* Text excerpt *
§ §

This is the signature achievement of the EU, as led by President Ursula von der Leyen and her Commission team (2019-2024). The European Climate Law, adopted on July 9, 2021, set a legally binding commitment for Europe’s economy and society to become climate neutral by 2050, set the intermediate target of reducing net greenhouse gas emissions domestically by at least 55% by 2030 (with 1990 as base). Climate neutrality by 2050 means achieving net zero greenhouse gas emissions for EU member states as a whole, mainly by cutting emissions, removing carbon, investing in green technologies and protecting the natural environment.[5]

Where agriculture forestry and land use fits into this is as follows.[6]

“The European agriculture and food system, supported by the Common Agricultural Policy, is already a global standard in terms of safety, security of supply, nutrition and quality. Now, it must also become the global standard for sustainability. A shift to a sustainable food system can bring environmental, health and social benefits, as well as offer fairer economic gains.

The EU’s goals are:

  • to ensure food security in the face of climate change and biodiversity loss
  • reduce the environmental and climate footprint of the EU food system
  • strengthen the EU food system’s resilience
  • lead a global transition towards competitive sustainability from farm to fork”

 

Seven Actions (of which 4 have climate-specific implications) will be used to drive the achievement of the above goals: Common Agricultural Policy reform and the European Green Deal; Common Agricultural Policy Strategic Plans; Organic farming action plans; Welfare of farmed animals; nutrition labelling; EU agri-food promotion policy; sustainable use of pesticides.

Farm to Fork

The Farm to Fork Strategy is seen as a key vehicle for the advancement of the sustainability agenda.[7]  

It sets the following targets to be achieved by 2030:

Table 9. Key Actions, Farm to Fork, 2030

Action

Amount (%)

§ §

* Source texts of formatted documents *
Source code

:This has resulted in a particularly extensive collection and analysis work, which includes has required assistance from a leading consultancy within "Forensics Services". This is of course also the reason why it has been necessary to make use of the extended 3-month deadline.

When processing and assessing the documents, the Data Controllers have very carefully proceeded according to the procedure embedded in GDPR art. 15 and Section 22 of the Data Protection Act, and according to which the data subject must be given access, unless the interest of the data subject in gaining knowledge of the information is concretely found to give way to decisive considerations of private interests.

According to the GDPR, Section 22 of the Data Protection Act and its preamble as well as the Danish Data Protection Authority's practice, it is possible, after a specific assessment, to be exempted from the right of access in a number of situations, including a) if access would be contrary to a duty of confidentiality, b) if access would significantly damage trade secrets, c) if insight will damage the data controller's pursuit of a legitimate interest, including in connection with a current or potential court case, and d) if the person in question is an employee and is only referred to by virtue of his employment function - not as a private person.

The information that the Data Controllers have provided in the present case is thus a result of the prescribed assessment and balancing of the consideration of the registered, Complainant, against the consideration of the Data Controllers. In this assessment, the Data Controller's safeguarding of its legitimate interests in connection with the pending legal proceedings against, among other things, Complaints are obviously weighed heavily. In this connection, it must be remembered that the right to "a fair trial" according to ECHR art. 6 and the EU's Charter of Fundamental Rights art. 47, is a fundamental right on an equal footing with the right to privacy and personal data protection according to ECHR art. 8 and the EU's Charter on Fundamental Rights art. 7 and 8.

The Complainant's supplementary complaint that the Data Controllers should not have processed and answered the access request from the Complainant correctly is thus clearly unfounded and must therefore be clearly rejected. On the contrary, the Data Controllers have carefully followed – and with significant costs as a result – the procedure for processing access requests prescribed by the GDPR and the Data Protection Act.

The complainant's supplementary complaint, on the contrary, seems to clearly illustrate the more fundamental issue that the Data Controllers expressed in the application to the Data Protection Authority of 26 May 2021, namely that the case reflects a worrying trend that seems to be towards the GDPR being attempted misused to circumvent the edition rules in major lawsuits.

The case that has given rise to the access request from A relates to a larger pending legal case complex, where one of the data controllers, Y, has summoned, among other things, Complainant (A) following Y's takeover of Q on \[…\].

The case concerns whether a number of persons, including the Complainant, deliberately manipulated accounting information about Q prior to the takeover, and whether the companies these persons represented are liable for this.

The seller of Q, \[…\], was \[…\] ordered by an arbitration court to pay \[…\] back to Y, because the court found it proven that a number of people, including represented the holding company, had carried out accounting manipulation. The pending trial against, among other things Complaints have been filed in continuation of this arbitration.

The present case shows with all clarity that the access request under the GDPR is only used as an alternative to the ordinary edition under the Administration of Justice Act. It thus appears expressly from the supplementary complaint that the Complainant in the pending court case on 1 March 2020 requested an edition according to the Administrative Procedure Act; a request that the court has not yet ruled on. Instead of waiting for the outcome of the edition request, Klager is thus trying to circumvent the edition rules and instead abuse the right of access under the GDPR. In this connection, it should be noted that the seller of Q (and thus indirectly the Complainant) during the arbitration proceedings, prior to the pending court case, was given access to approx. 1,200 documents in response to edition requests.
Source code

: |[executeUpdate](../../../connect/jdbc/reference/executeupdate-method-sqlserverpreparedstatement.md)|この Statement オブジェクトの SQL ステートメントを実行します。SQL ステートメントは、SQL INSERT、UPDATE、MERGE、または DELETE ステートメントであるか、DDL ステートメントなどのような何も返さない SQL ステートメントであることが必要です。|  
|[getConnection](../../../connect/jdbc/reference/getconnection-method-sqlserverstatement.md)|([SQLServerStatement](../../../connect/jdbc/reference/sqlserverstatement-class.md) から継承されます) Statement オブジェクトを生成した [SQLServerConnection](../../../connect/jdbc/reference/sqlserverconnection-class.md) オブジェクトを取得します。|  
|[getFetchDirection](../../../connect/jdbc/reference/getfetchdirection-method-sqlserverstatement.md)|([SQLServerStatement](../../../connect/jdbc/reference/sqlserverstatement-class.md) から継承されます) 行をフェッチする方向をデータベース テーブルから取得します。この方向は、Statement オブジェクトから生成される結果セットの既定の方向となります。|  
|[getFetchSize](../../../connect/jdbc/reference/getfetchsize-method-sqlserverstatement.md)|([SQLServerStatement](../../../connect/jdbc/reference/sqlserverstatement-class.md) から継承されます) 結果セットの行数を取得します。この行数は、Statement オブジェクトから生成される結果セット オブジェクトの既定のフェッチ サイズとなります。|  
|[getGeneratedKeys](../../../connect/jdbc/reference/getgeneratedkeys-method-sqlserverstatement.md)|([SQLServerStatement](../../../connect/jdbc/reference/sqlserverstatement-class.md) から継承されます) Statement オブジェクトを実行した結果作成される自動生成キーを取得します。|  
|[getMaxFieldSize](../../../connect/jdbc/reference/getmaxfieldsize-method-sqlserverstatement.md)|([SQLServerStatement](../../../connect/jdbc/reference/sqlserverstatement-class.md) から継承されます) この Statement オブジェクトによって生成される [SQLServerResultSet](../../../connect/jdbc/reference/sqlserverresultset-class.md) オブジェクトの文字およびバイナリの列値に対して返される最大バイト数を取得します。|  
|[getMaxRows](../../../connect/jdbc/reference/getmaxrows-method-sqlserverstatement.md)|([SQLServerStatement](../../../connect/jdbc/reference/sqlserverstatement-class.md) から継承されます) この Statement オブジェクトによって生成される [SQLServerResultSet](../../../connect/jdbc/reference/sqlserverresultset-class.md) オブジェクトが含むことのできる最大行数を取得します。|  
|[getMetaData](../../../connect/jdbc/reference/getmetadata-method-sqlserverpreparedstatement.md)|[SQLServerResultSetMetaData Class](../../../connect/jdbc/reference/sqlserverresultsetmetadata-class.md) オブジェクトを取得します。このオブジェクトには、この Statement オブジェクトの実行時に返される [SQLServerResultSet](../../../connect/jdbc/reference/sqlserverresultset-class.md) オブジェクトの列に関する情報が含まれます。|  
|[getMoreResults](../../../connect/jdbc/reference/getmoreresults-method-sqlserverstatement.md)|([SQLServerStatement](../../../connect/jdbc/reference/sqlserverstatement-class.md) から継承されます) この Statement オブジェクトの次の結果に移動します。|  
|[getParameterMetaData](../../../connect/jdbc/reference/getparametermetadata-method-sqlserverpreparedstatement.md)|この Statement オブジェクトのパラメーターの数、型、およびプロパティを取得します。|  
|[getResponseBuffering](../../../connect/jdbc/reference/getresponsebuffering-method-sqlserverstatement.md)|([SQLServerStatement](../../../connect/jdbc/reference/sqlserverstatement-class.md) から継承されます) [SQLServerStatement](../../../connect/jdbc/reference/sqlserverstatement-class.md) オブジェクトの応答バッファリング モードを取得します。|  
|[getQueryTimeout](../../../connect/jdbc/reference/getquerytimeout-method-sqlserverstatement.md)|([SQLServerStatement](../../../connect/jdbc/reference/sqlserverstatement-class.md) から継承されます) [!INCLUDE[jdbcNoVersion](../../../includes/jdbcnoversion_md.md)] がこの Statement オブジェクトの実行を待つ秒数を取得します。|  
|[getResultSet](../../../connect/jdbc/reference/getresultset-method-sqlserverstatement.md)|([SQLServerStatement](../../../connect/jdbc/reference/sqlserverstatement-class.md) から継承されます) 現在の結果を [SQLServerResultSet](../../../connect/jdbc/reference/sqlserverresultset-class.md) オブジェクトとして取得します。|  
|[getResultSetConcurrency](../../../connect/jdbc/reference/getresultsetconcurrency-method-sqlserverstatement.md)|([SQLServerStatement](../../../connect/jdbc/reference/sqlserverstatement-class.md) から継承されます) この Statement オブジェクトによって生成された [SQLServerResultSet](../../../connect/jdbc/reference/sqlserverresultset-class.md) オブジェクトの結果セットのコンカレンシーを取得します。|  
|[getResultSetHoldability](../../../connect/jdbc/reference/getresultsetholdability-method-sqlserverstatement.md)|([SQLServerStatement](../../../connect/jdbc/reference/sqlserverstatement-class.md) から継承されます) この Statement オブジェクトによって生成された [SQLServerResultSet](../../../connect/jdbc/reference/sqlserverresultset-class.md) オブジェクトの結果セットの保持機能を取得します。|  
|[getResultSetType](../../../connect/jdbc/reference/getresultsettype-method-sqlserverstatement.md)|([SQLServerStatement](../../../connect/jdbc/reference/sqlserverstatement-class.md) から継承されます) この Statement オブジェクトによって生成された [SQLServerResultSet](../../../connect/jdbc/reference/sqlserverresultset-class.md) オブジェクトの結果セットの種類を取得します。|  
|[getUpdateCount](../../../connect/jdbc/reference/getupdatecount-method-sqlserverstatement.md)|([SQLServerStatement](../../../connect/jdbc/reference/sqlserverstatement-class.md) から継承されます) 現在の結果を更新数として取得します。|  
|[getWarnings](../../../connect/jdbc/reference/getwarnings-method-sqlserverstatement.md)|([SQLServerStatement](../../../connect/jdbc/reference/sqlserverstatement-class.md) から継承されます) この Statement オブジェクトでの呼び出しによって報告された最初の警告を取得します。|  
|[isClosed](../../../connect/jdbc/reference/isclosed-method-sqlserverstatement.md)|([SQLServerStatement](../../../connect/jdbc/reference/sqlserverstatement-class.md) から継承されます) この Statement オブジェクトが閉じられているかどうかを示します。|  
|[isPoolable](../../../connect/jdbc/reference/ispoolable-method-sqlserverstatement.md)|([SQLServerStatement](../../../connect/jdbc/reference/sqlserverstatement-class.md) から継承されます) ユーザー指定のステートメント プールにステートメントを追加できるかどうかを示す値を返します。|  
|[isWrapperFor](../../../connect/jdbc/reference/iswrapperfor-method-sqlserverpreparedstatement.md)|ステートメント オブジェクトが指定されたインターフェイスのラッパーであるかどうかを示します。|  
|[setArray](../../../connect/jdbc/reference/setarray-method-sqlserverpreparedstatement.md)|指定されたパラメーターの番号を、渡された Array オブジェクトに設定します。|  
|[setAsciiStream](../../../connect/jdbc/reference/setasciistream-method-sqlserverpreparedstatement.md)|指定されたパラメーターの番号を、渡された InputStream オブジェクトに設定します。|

§ §

* Tasks and exercises *
**A)** In the text on EU climate and food policy, what intermediate target for 2030 did the European Climate Law set?
**B)** Carry the text on EU climate and food policy forward from its final line.

* Answers for the exercise *
**A)** It set a target of reducing net greenhouse gas emissions domestically by at least 55% by 2030, with 1990 as the base.

**B)**
  • Pesticide Use

↓50

  • Nutrient Losses

↓50

  • Fertiliser Use

↓20

  • Sale of anti-microbials for farmed animals

↓50

  • Organic Farming

25% of farmed land

  • Biodiversity

At least 10% of land area with high diversity status

Source: Farm to Fork Strategy (europa.eu)

In addition to the above, there are two EU initiatives which, if acted upon, could prove to be influential. The first is a revision of the Industrial Emissions Directive that would apply to methane and ammonia emissions from farms with over 150 livestock units (LSU). This would set best practice emissions’ performance benchmarks, to apply from 2027.  Under the new rules, in addition to large pig and poultry farms, which have been in scope already, cattle producers with over 150 LSU would also be covered.[8] This represents about 13% of farms, together responsible for 60% of the EU's livestock emissions of ammonia and 43% of methane. If adopted and implemented in its current form, the Directive would reduce methane emissions at EU level by 265kt/year (229 kt for cattle, 36 kt for pigs and poultry) and ammonia emissions by 128 kt/year (50 kt for cattle, 78 kt for pigs and poultry).

The second is the Just Transition Mechanism, which “provides targeted support to help mobilise around €55 billion over the period 2021-2027 in the most affected regions, to alleviate the socio-economic impact of the transition [9] With the decision by government to close the peat-powered electricity plants in the Midlands, and to phase out commercial peat harvesting for home heating, it seems likely that most of Ireland’s €84.5 million allocated funds under this scheme will be used to support  the transition in the Midlands away from peat fired generation.[10]

Third Pillar for Agriculture, Forestry and Land Use (AFOLU)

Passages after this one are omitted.